Daniel continued to work with both Dr. Mada for medication management and Dr. Guy for therapy. He was maintained on escitalopram 20 mg daily to target anxiety. Prazosin was tapered off over subsequent months, as his sleep improved. After completing the course of trauma-focused cognitive behavioral therapy, Daniel continued to meet with Dr. Guy weekly, but the focus of therapy shifted to more supportive and dynamic in nature. Goals included addressing Daniel’s baseline anxiety and develop a better understanding why he did not disclose the assault or associated difficulties to his medical school administration. Specific emphasis was placed on exploring his tendency to avoid asking for support from others, given the concern that doing so would make him seem less capable or intelligent. Over the following year, Daniel gained insight into his perfectionistic tendencies and desire to present himself as infallible regardless of the circumstances. He was able to reflect on the fact that the unrealistic expectations he was placing on himself led to anxiety that was inhibiting his ability to succeed. Daniel was able to complete all of his clerkships and is now preparing to apply for a position in a pediatrics residency program.

Pearls

  • Post-traumatic stress disorder (PTSD) is a psychiatric condition that can affect any individual exposed to a trauma that involves an actual or threatened injury to oneself or others. Symptoms include intrusive thoughts, nightmares, and flashbacks, as well as hypervigilance, avoidance of reminders of the trauma, and sleep disturbance.

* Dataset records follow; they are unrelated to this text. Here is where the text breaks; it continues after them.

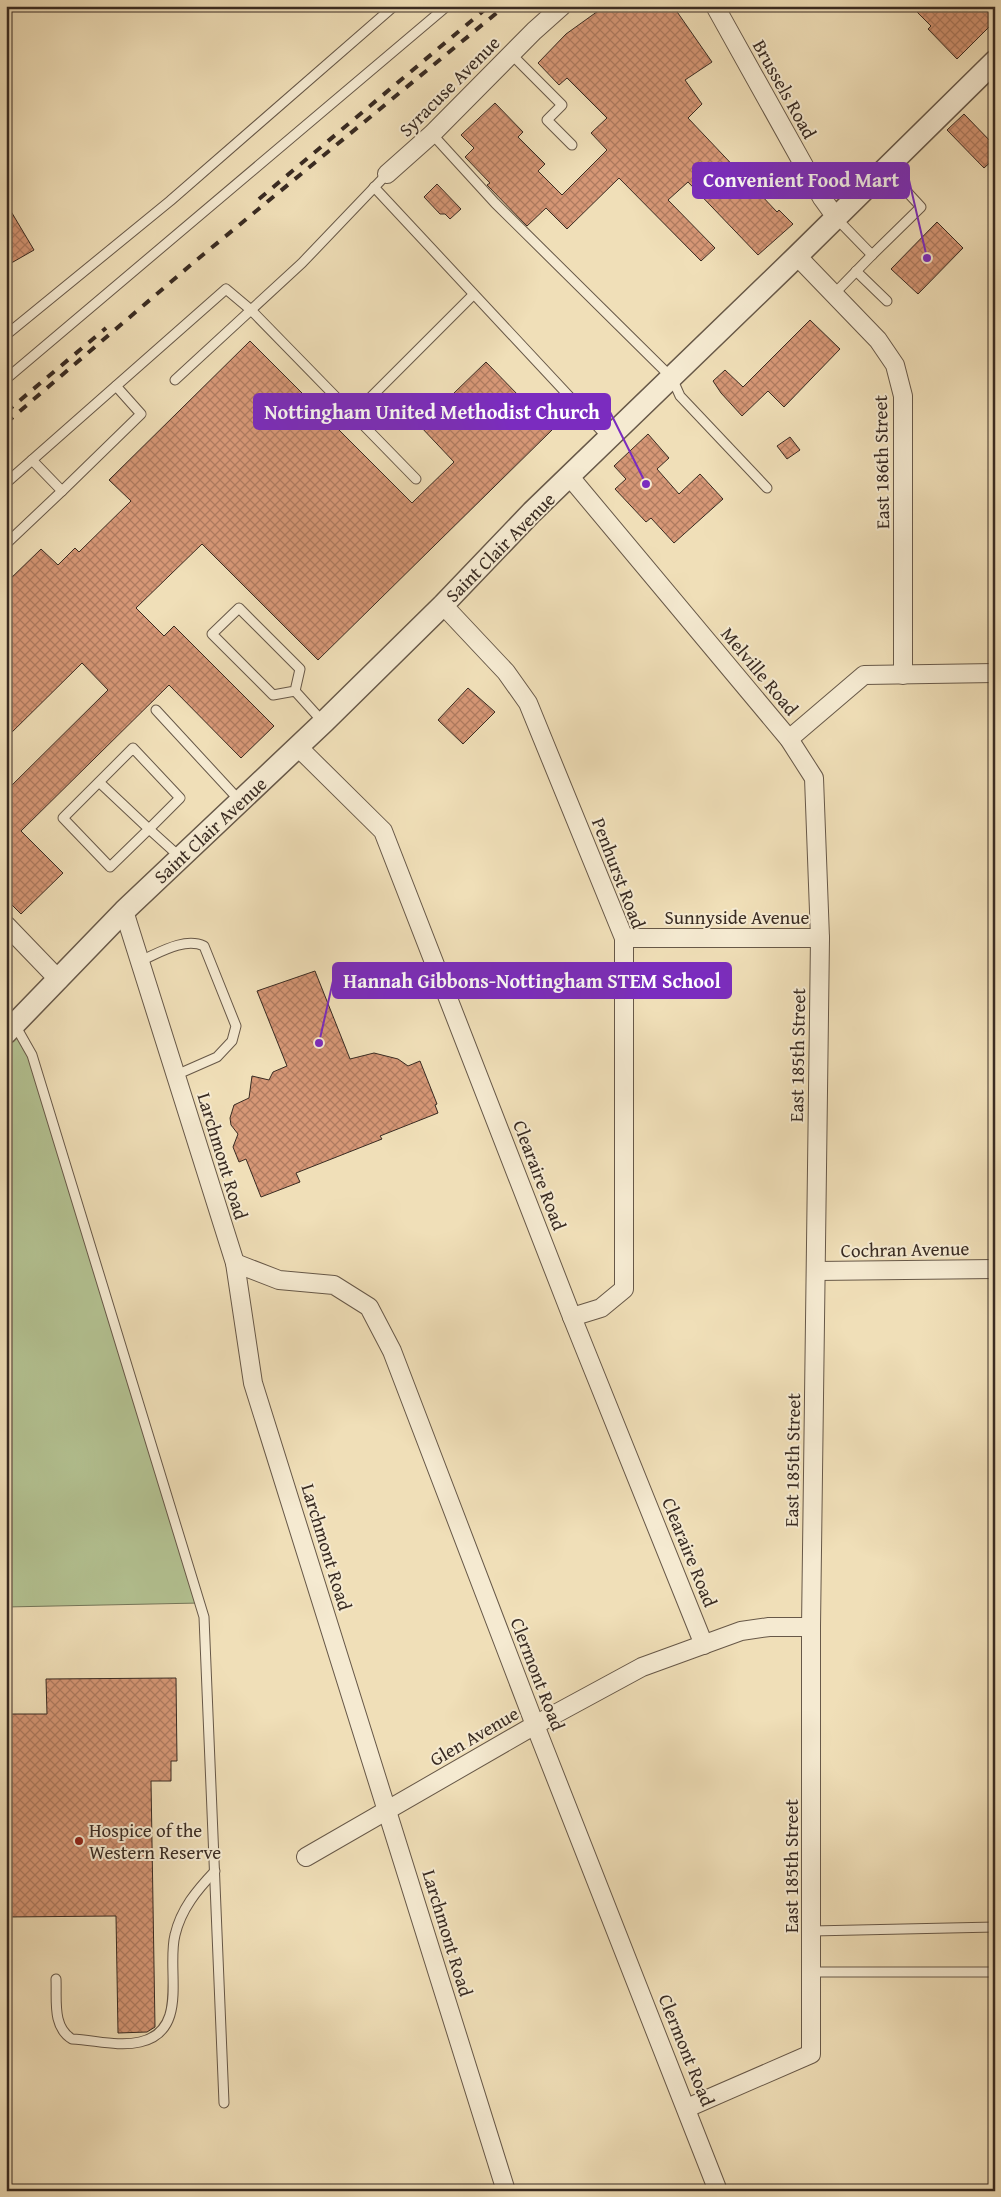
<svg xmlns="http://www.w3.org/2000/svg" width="1001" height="2197" font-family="'Gentium Book Plus',serif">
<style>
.grass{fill:#b4c393;stroke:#76775a}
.building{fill:url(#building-cross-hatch);stroke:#392b22}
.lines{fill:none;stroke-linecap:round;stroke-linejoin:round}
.service-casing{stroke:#675848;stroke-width:11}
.minor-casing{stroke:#675848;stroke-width:20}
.tertiary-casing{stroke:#675848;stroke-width:24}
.service{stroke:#f5ead1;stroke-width:9}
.minor{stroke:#f5ead1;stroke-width:18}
.tertiary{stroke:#f5ead1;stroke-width:21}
.rail{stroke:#392b22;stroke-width:4;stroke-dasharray:9 9;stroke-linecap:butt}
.poi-dot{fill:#8f2418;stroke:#f5ead1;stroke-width:2}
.labels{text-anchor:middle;stroke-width:4;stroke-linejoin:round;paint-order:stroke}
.street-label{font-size:19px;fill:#392b22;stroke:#f5ead1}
.poi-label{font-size:19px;fill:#392b22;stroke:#f5ead1;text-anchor:start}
.leader{fill:none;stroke:#7b2cbf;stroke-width:2}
.callout-dot{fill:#7b2cbf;stroke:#f5ead1;stroke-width:2}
.callout{fill:#7b2cbf;stroke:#7b2cbf;stroke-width:2}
.callout-label{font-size:20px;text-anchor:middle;font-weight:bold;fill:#fff}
</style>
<defs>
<pattern id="building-cross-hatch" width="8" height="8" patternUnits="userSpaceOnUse" patternTransform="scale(1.25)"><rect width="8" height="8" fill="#d69776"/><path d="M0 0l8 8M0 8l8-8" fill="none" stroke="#af7b60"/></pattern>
</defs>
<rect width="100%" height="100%" fill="#f0dfb8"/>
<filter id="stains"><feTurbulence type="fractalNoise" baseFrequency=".004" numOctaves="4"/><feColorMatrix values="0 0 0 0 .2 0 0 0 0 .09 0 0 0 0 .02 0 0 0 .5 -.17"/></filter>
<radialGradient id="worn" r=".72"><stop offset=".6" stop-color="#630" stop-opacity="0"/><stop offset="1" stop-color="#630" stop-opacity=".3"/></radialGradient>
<path class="grass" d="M15,1025L32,1055L200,1603L6,1607V1033Z"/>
<g class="building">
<path d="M605,6H673L712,62L685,80L702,104L688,118L777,212L779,210L793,224L758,255L688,182L668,200L715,248L701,261L619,178L567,229L546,208L527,226L487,185L490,183L465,157L474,148L461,135L495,103L523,132L518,137L545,164L538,171L562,195L607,150L591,133L607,118L567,78L559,85L538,63L566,34Z"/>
<path d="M911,6H995V21L957,59L928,29L931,26Z"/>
<path d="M964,114L995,146V158L984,168L947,130Z"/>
<path d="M437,184L461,209L450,219L445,214H440L424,197Z"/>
<path d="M6,203L34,250L6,266Z"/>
<path d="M937,222L963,248L918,294L891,269Z"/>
<path d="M810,320L840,349L784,407L768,391L742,416L721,393L713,381L725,370L743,387Z"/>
<path d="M250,341L412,503L454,462L420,426L486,362L552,430L318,660L202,544L136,608L164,636L174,626L274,726L241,758L169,685L21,831L63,873L21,914L6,899V791L108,690L82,663L6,738V583L41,549L58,565L75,548L79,552L131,501L109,480Z"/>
<path d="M648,434L669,458L657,469L679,494L700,474L723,499L674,543L651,518L646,522L615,489L626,479L614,466Z"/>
<path d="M790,437L800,450L787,459L777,446Z"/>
<path d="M468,688L495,712L463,744L438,720Z"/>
<path d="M315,971L350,1059L374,1053L398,1059L408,1066L420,1061L437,1104L435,1105L438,1113L380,1136L382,1139L296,1173L300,1182L261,1197L246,1159L239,1162L233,1147L238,1134L231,1125L230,1118L234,1105L249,1098L252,1076L269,1080L273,1072L287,1066L257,991Z"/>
<path d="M176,1678L177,1761H171V1781H151L155,2027L147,2032L118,2033L116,1916L6,1917V1714H47L46,1679Z"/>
</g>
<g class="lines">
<defs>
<g id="service">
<path d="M511,54L562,105L547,120L572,145"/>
<path d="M432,134L495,203L672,378L680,396L767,488"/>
<path d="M374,187L609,439"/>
<path d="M835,217L872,255L921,207L885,168"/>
<path d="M856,271L887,301"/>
<path d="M834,294L872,255"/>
<path d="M6,335L170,201L394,6"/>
<path d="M6,379L447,6"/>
<path d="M175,380L302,263L387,174"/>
<path d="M353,415L473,295"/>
<path d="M6,483L226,289L251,310L416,479"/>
<path d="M62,491L141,414L116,386"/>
<path d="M6,544L62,491L32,460"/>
<path d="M295,691L273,695L212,634L239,608L300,669L295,691L323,722"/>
<path d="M156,710L240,801"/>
<path d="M99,782L149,829L110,867L63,818L133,748L180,798L149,829L180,857"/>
<path d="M140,961C159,953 184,937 204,946L236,1026L232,1041L217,1057L176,1075"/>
<path d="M15,1025L32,1055L204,1617L224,2103"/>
<path d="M812,1931L995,1927"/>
<path d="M812,1972H995"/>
<path d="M56,1979C57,2000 52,2027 72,2039C95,2040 118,2047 140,2042C190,2031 166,1969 175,1935C181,1909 197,1890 215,1871"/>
</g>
<g id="minor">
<path d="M715,6L822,198L835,216"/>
<path d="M387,174L432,134L534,31L562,6"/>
<path d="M797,256L878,340L895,365L903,396V675"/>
<path d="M570,477L789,739L814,778L820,938L811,1627V2054L687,2108"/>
<path d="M443,605L506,672L528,703L624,938V1289L601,1308L572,1317"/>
<path d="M789,739L864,675L995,673"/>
<path d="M298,747L383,831L572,1317L704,1645"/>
<path d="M124,911L235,1263L253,1383L506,2191"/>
<path d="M6,925L59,980"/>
<path d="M624,938H820"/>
<path d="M235,1263L279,1280L334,1285L369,1307L392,1351L535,1725L718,2191"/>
<path d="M816,1271L995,1269"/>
<path d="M306,1857L535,1725L642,1667L741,1631L769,1627H811"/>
</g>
<path id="tertiary" d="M6,1033L124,911L324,722L443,605L532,512L797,256L995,61"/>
</defs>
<use href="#service" class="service-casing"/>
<use href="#minor" class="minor-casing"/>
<use href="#tertiary" class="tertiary-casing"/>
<use href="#service" class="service"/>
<use href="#minor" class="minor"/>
<use href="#tertiary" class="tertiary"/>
<g class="rail">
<path d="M259,199L489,6"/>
<path d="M6,412L106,328"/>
<path d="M6,423L193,263L505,6"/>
</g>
</g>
<circle class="poi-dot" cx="79" cy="1841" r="5"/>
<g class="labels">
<g class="street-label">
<text transform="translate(449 86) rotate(-45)" y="7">Syracuse Avenue</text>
<text transform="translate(785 89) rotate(61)" y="7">Brussels Road</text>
<text transform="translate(881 462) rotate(-91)" y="7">East 186th Street</text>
<text transform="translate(500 547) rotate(-45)" y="7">Saint Clair Avenue</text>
<text transform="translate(760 671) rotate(50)" y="7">Melville Road</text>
<text transform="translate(210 830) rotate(-43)" y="7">Saint Clair Avenue</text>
<text transform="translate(619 873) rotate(69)" y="7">Penhurst Road</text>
<text x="737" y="924">Sunnyside Avenue</text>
<text transform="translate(797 1055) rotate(-89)" y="7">East 185th Street</text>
<text transform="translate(223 1156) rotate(73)" y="7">Larchmont Road</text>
<text transform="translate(540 1175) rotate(69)" y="7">Clearaire Road</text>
<text transform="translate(905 1249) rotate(-1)" y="7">Cochran Avenue</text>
<text transform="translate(792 1460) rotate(-89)" y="7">East 185th Street</text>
<text transform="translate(327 1547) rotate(73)" y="7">Larchmont Road</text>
<text transform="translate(690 1552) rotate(68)" y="7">Clearaire Road</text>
<text transform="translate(538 1674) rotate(69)" y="7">Clermont Road</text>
<text transform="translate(474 1736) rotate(-30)" y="7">Glen Avenue</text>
<text transform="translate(791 1866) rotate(-90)" y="7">East 185th Street</text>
<text transform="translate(448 1933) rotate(73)" y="7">Larchmont Road</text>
<text transform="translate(687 2050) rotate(68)" y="7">Clermont Road</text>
</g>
<g class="poi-label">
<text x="89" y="1837">Hospice of the<tspan x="89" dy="22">Western Reserve</tspan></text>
</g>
</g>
<path class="leader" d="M927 258L909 180M646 484L610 412M319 1043L333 981"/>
<g class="callout-dot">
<circle cx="927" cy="258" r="5"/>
<circle cx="646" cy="484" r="5"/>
<circle cx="319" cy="1043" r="5"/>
</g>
<g class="callout">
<rect x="693" y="163" width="216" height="35" rx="5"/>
<rect x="254" y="394" width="356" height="35" rx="5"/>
<rect x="333" y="963" width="398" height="35" rx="5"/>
</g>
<g class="callout-label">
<text x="801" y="187">Convenient Food Mart</text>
<text x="432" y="419">Nottingham United Methodist Church</text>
<text x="532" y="988">Hannah Gibbons-Nottingham STEM School</text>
</g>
<rect width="1001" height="2197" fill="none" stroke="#f0dfb8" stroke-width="25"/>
<rect x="8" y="8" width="986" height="2182" fill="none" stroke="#392b22" stroke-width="2.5"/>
<rect x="12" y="12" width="976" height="2172" fill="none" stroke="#392b22"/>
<rect width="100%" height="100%" filter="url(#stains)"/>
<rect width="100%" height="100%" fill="url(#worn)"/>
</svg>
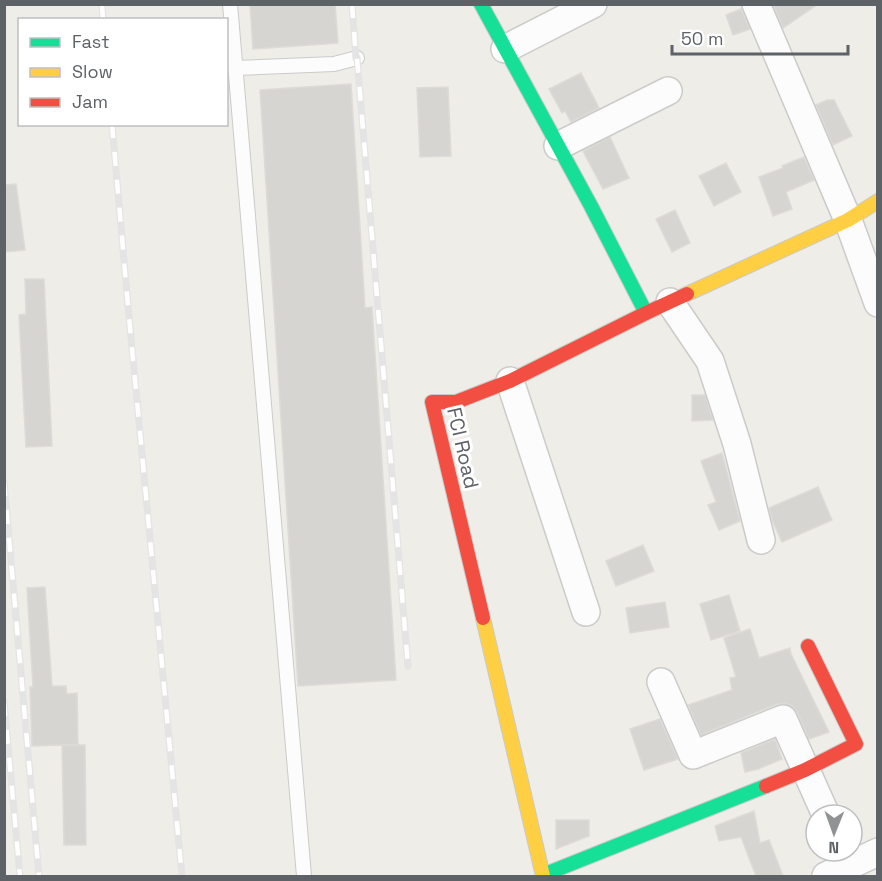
<svg xmlns="http://www.w3.org/2000/svg" width="882" height="881" font-family="'Space Grotesk',sans-serif">
<style>
.building{fill:#d6d5d2;stroke:#dedbd7;stroke-width:1.5}
.lines{fill:none;stroke-linecap:round;stroke-linejoin:round}
.lane-casing{stroke:#cbcbca;stroke-width:16}
.street-casing{stroke:#cbcbca;stroke-width:30}
.fast-casing{stroke:#c9cac9;stroke-width:16}
.slow-casing{stroke:#c9cac9;stroke-width:16}
.jam-casing{stroke:#c9cac9;stroke-width:16}
.lane{stroke:#fcfcfc;stroke-width:14}
.street{stroke:#fcfcfc;stroke-width:27}
.fast{stroke:#16e098;stroke-width:14}
.slow{stroke:#ffcf43;stroke-width:14}
.jam{stroke:#f24e42;stroke-width:14}
.rail-casing{stroke:#e3e4e3;stroke-width:7}
.rail{stroke:#fff;stroke-width:4.5;stroke-dasharray:14;stroke-linecap:butt}
.labels{text-anchor:middle;dominant-baseline:central;stroke-width:6;stroke-linejoin:round;paint-order:stroke}
.street-label{font-size:20px;fill:#5d6267;stroke:#fff}
</style>
<rect width="100%" height="100%" fill="#eeede8"/>
<path class="building" d="M 250,4 L 335,4 L 338,43 L 253,49 Z
M 773,4 L 818,4 L 783,28 Z
M 741,9 L 750,29 L 733,35 L 726,15 Z
M 581,73 L 599,108 L 571,122 L 565,111 L 562,113 L 549,89 Z
M 351,84 L 365,308 L 372,307 L 396,680 L 298,686 L 260,90 Z
M 448,87 L 451,156 L 420,157 L 417,88 Z
M 827,100 L 834,100 L 852,136 L 833,145 L 816,105 Z
M 610,137 L 629,178 L 603,189 L 583,151 Z
M 804,157 L 814,180 L 786,192 L 792,209 L 773,216 L 759,177 L 783,168 L 782,166 Z
M 726,163 L 741,192 L 714,206 L 699,176 Z
M 16,184 L 25,250 L 4,252 L 4,185 Z
M 675,210 L 690,243 L 672,252 L 656,219 Z
M 25,279 L 44,279 L 52,446 L 26,447 L 19,315 L 26,314 Z
M 692,395 L 705,395 L 713,420 L 692,421 Z
M 722,453 L 740,521 L 719,530 L 708,505 L 716,502 L 701,461 Z
M 818,487 L 832,520 L 782,542 L 772,520 L 769,508 Z
M 643,545 L 654,571 L 616,586 L 606,561 Z
M 45,587 L 52,686 L 66,686 L 67,694 L 77,693 L 78,744 L 63,745 L 85,745 L 86,845 L 64,845 L 62,745 L 32,746 L 30,687 L 33,687 L 27,588 Z
M 729,595 L 740,631 L 711,640 L 700,604 Z
M 665,602 L 669,627 L 630,633 L 626,608 Z
M 750,629 L 759,658 L 790,648 L 791,654 L 829,732 L 809,739 L 797,712 L 792,706 L 784,703 L 777,704 L 701,735 L 688,705 L 732,690 L 730,678 L 736,677 L 724,638 Z
M 660,719 L 678,759 L 644,770 L 630,729 Z
M 775,739 L 782,759 L 758,769 L 745,772 L 741,753 Z
M 754,811 L 760,843 L 769,840 L 783,876 L 756,876 L 741,837 L 719,841 L 715,826 Z
M 556,820 L 589,820 L 589,836 L 556,849 Z"/>
<g class="lines">
<g class="lane-casing">
<path id="lane" d="M 230,4 L 304,876
M 235,68 L 334,64 L 357,58"/>
</g>
<g class="street-casing">
<path id="street" d="M 756,4 L 848,220 L 878,303
M 505,49 L 593,4
M 558,146 L 668,91
M 670,302 L 710,361 L 737,444 L 761,540
M 510,381 L 586,612
M 661,682 L 693,755 L 783,719 L 826,815
M 843,851 L 850,865 L 878,852
M 826,876 L 850,865"/>
</g>
<g class="fast-casing">
<path id="fast" d="M 481,4 L 591,206 L 646,313
M 543,875 L 766,786"/>
</g>
<g class="slow-casing">
<path id="slow" d="M 687,294 L 848,220 L 878,201
M 483,618 L 543,876"/>
</g>
<g class="jam-casing">
<path id="jam" d="M 483,618 L 432,402 L 456,402 L 510,381 L 646,313 L 687,294
M 766,786 L 805,770 L 856,744 L 808,646"/>
</g>
<use href="#lane" class="lane"/>
<use href="#street" class="street"/>
<use href="#fast" class="fast"/>
<use href="#slow" class="slow"/>
<use href="#jam" class="jam"/>
<g class="rail-casing">
<path id="rail" d="M 102,4 L 103,20
M 352,4 L 356,58 L 357,58 L 408,666
M 112,124 L 128,306 L 182,876
M 4,482 L 39,876
M 4,702 L 20,876"/>
</g>
<use href="#rail" class="rail"/>
</g>
<g class="labels">
<g class="street-label">
<text transform="translate(463 448) rotate(77)">FCI Road</text>
</g>
</g>
<rect width="882" height="881" fill="none" stroke="#5d6267" stroke-width="12"/>
<rect x="18" y="18" width="210" height="108" fill="#ffffff" stroke="#bec0c2" stroke-width="1.5"/>
<rect x="30" y="38" width="30" height="9" fill="#16e098" stroke="#bec0c2" stroke-width="1.5"/>
<text x="72" y="48" font-size="18" fill="#5d6267">Fast</text>
<rect x="30" y="68" width="30" height="9" fill="#ffcf43" stroke="#bec0c2" stroke-width="1.5"/>
<text x="72" y="78" font-size="18" fill="#5d6267">Slow</text>
<rect x="30" y="98" width="30" height="9" fill="#f24e42" stroke="#bec0c2" stroke-width="1.5"/>
<text x="72" y="108" font-size="18" fill="#5d6267">Jam</text>
<g transform="translate(834 833) rotate(181)"><circle r="28" fill="#ffffff" stroke="#bec0c2" stroke-width="1.5"/>
<path d="M0-4.5L10 22L0 15L-10 22Z" fill="#909394"/>
<text y="-9" font-size="16" font-weight="bold" text-anchor="middle" fill="#5d6267">N</text>
</g>
<path d="M672 45v9h176v-9" fill="none" stroke="#5d6267" stroke-width="3"/>
<text x="681" y="45" font-size="18" fill="#5d6267" stroke="#ffffff" stroke-width="4.5" paint-order="stroke">50 m</text>
</svg>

  • Psychiatric comorbidity is high in individuals with PTSD, and therefore careful attention must be paid to evaluating for comorbid mood disorders, anxiety disorders, and substance use disorders.

  • PTSD is best managed when treatment begins as quickly as possible after a person is diagnosed with this condition; that being said, many individuals are resistant to receiving care.

  • Treatment of PTSD can include medications and psychotherapy. These two approaches can be used individually or in conjunction with each other. Deciding which modality to begin with depends on the specifics of the individual case (i.e., patient’s preference, availability of therapy, severity of symptoms).

  • If an individual participates in therapy, attention should be paid to targeting symptoms specific to PTSD but also to gaining better insight of other comorbid psychiatric conditions. Such an approach can help an individual understand underlying difficulties that contributed to the development of PTSD; with such an improved understanding, it is hopeful that the patient can enhance overall functioning and resilience in the future.